No exílio, trabalhamos intensamente pela Anistia, em contato com o movimento que se desenvolvia no Brasil, chegando a participar de Congresso pela Anistia, realizado em Roma.

Portal - Quando e como foi a sua volta?

Poucos meses antes da Anistia, consegui mandado de segurança para voltar para o Brasil, com minha filha. Foi no dia 20 de julho de 1979. Chegamos pelo aeroporto de Viracopos. Fui interrogada na chegada, pois estava sendo aguardada pela polícia. Fazia frio, mas eu e minha filha sentíamos muito calor e estávamos muito nervosas.

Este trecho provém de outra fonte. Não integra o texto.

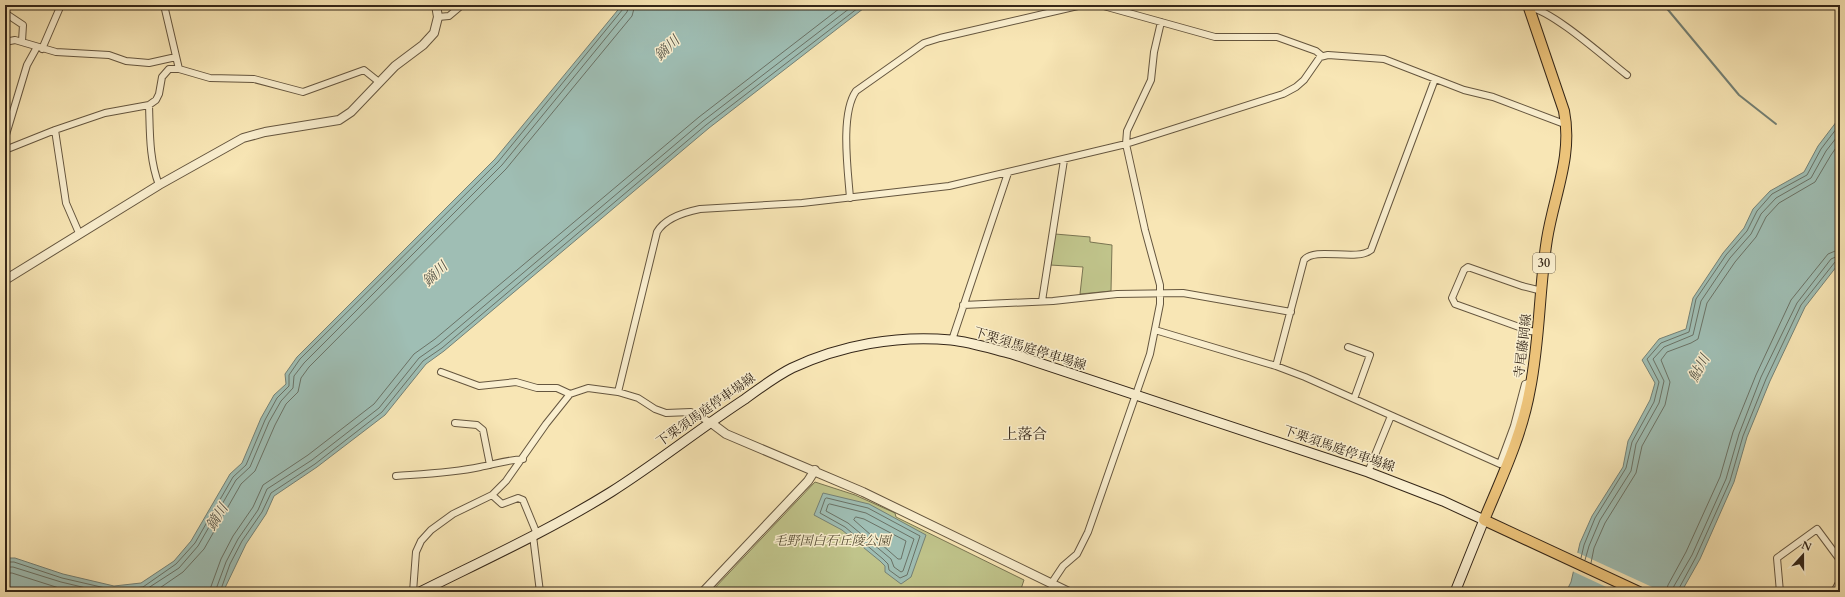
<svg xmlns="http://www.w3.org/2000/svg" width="1845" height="597" viewBox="0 0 1845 597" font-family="Cardo,'Noto Serif JP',serif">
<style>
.green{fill:#c0c48b;stroke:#7a7552}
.water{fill:#9fbeb4;stroke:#748176}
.pier{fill:#f8e6b5}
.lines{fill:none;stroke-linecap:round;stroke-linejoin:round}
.shore{stroke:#6a7266;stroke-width:1}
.stream{stroke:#748176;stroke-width:2}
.minor-casing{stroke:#65563f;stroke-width:8}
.tertiary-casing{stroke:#65563f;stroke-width:10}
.secondary-casing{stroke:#342618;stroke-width:11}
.primary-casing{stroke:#342618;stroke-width:12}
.minor{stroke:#faefcf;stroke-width:6}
.tertiary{stroke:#faefcf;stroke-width:8}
.secondary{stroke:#faefcf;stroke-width:9}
.primary{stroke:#ecc37a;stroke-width:10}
.labels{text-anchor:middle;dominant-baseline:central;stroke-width:3;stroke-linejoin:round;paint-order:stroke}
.shield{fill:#faefcf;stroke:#6f624f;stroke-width:1}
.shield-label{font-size:12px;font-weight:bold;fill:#342618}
.street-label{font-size:13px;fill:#342618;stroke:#faefcf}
.park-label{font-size:13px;font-style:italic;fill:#574e35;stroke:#faefcf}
.water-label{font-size:14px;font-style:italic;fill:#545447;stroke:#faefcf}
.quarter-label{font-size:15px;fill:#342618;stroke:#faefcf}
</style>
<rect width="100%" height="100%" fill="#f8e6b5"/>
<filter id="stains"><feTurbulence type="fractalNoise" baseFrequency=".005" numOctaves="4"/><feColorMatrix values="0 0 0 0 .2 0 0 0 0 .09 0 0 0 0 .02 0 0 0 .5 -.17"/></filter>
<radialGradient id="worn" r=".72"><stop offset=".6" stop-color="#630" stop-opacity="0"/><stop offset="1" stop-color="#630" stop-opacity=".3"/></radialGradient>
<path class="green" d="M1055 234 1090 237V242L1112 245 1111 291 1080 294 1083 267 1050 265Z
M815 482 855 495 895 513 896 517 1024 580 1020 592H711Z"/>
<path class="water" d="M622 5H868L709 128 444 351 426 364 385 415 317 467 274 496 266 514 246 544 223 592H5V558H15L63 574 114 586 141 583 174 561 191 541 230 474 242 463 261 418 274 395 286 384 285 374 297 357 495 159Z
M1840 117V262L1805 307 1770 381 1747 437 1734 482 1700 559 1683 589 1680 592H1566L1571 582 1580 543 1592 516 1623 467 1628 441 1650 400 1655 383 1642 360 1659 339 1686 329 1693 298 1723 253 1744 228 1753 209 1770 191 1804 172 1818 146Z
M823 493 869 504 926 535 911 577 901 584 885 572V566L880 561 842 530 814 515Z"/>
<path class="pier" d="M1576 552 1663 592H1617L1572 571Z"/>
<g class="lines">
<path class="shore" d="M827 498 868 508 920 536 907 575 900 578 889 570 888 564 883 559 845 527 820 513 825 499Z
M830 504 866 513 914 539 903 571 901 572 894 567 891 559 848 523 826 511 828 505Z
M856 517 864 519 906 541 901 559H898L854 520Z
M1581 558 1584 545 1595 518 1626 468 1632 442 1654 402 1659 382 1647 359 1661 343 1689 332 1696 299 1726 255 1747 231 1757 211 1772 194 1807 175 1821 149 1840 124
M1585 560 1589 546 1600 520 1631 471 1636 444 1659 403 1664 381 1653 359 1664 347 1693 335 1701 301 1730 258 1751 234 1761 214 1776 198 1811 178 1826 151 1840 133
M5 562H14L62 578 114 590 143 587 176 564 195 543 233 477 246 465 265 420 277 398 289 386V375L300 359 498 162 623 9 624 5
M1591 563 1594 548 1605 523 1636 473 1642 446 1665 405 1670 382 1661 360 1667 352 1691 343 1698 339 1707 303 1735 262 1756 237 1766 217 1779 203 1815 182 1831 155 1840 142
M5 567H13L61 582 103 592
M5 573H12L59 588 78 592
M142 592 179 568 198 546 236 480 250 467 269 422 281 401 293 388 294 376 304 363 502 165 627 12 629 5
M154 592 183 572 204 549 241 484 255 471 275 425 286 404 298 392 301 378 309 367 506 169 632 16 635 5
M209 592 221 559 233 536 253 507 263 485 308 455 374 404 414 354 435 339 699 117 844 5
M215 592 226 562 238 539 258 510 267 489 312 460 379 408 419 358 439 344 703 121 854 5
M220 592 230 564 242 541 262 512 271 493 315 464 382 412 423 361 442 348 706 125 862 5
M1666 592 1668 585 1686 552 1720 477 1733 432 1756 375 1791 300 1828 254 1840 249
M1672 592 1674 586 1692 555 1726 479 1739 434 1761 377 1797 303 1831 259 1840 255
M1677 592 1696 557 1730 481 1743 436 1766 379 1801 305 1835 262 1840 261"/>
<path class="stream" d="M1664 5 1739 95 1776 124"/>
<g class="minor-casing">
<path id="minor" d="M164 5 179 69
M1100 5 1215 37H1277L1316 51 1322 56
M1529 7C1553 11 1605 58 1627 75
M5 13 23 25 22 41
M438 17 449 16 462 5
M5 42 15 40 56 52 109 55 126 61 149 63 176 57
M42 49 61 5
M149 105C150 132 149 159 159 185
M55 130 66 203 79 233
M5 138 27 65 37 47
M5 150 55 130 105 113 149 105 156 100 159 94 162 77 169 69H179L210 78 254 79 303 92 364 70 379 82
M850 198C848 171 840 114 856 91L924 43 940 38 1082 5
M1042 301 1064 160
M963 305 1053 301 1117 294 1183 293 1291 312
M1155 330 1276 366 1305 377 1500 464 1514 426 1525 384 1532 382
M1538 332 1530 331 1455 304 1452 298 1464 270 1468 267 1522 286 1542 291
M952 340 1008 173
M1348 347 1370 355 1354 399
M1276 366 1304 260C1315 246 1356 262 1371 250L1435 79
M441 372 479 386 516 382 537 388H557L570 394
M618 392 657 232C665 218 685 212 700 209L802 203 949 186 1126 144 1283 94 1296 87 1304 80 1320 57 1328 55 1384 59 1464 90 1493 97 1567 125
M455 423 477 425 483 430 490 465
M1368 472 1391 416
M396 476C424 474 452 473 480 467 495 464 508 460 523 459
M492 495 502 504 518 498 523 500 537 534
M533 536 540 592
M1051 584 1063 566 1077 554 1088 532 1150 354 1160 304V285L1145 230 1126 144 1127 131 1151 80 1154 52 1161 22
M413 592 416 552 421 541 431 530 453 514 492 495 506 481 546 424 570 394 588 388 618 392 638 398 655 409 666 413 691 412 710 422
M1780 592 1777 558 1817 529 1840 560"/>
</g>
<g class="tertiary-casing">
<path id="tertiary" d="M5 280 159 185 243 138 265 132 339 120 351 112 395 66 423 45 434 33 438 17 436 5
M710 422 726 434 863 492 1069 592
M703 592 808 481 815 470
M1835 592 1840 583"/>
</g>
<g class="secondary-casing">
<path id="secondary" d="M420 592C484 560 550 530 611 492 657 463 699 429 745 399 760 388 776 376 792 368 841 345 897 335 951 340 971 342 992 349 1012 354L1368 472 1443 501 1484 520 1455 592"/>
</g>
<g class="primary-casing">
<path id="primary" d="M1528 5 1564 111C1573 156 1554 195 1547 239 1539 289 1540 339 1530 389 1522 435 1502 477 1484 520L1639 592"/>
</g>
<use href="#minor" class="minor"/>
<use href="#tertiary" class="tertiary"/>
<use href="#secondary" class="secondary"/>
<use href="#primary" class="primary"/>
</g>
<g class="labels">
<rect class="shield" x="1533" y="253" width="22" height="20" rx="3"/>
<g class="shield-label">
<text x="1544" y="263">30</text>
</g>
<g class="street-label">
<text transform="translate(1523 346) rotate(-83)">寺尾藤岡線</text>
<text transform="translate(1030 349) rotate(17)">下栗須馬庭停車場線</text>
<text transform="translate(706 410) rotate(-35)">下栗須馬庭停車場線</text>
<text transform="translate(1339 449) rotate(19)">下栗須馬庭停車場線</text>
</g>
<g class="park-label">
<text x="832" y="541">毛野国白石丘陵公園</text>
</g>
<g class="water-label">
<text transform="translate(667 48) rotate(-44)">鏑川</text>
<text transform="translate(435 274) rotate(-44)">鏑川</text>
<text transform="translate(1699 368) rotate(-61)">鮎川</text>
<text transform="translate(217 517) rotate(-58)">鏑川</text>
</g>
<g class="quarter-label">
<text x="1025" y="434">上落合</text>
</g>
</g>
<rect width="1845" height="597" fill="none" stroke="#f8e6b5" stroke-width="20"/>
<rect x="6" y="6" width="1833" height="585" fill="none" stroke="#342618" stroke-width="2"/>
<rect x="10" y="10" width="1825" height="577" fill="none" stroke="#342618"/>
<g transform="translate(1803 555) rotate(21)" stroke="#faefcf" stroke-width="3" paint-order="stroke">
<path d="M0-3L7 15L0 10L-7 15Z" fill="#342618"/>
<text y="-6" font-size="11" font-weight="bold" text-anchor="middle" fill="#342618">N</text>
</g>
<rect width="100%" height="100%" filter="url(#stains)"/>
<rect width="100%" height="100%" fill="url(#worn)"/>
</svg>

Pouco tempo depois descobrimos que ela pegou uma pneumonia.

Muitas pessoas amigas nos acolheram em São Paulo mas, desde que pude, parti para o Nordeste em busca de trabalho.

Portal - Sua atividade depois da sua volta

Após contatos na Bahia, em Pernambuco e na Paraíba, fui chamada pelo jesuíta Cláudio Perani, do CEAS – Centro de Estudos e Ação Social, para trabalhar na Bahia, em parte com o CEAS, na equipe de redação dos “Cadernos do CEAS”, na publicação de um folheto em linguagem popular “De olho na conjuntura” . Fui contratada pela CPT- Comissão Pastoral da Terra – Bahia e Sergipe, encarregada especialmente do trabalho junto aos assalariados e às assalariadas rurais do café e do cacau, e da formação de estagiários e estagiárias.

Por fim, mantive contatos com a CESE e, a partir de 1983 passei a integrar essa coordenadoria ecumênica.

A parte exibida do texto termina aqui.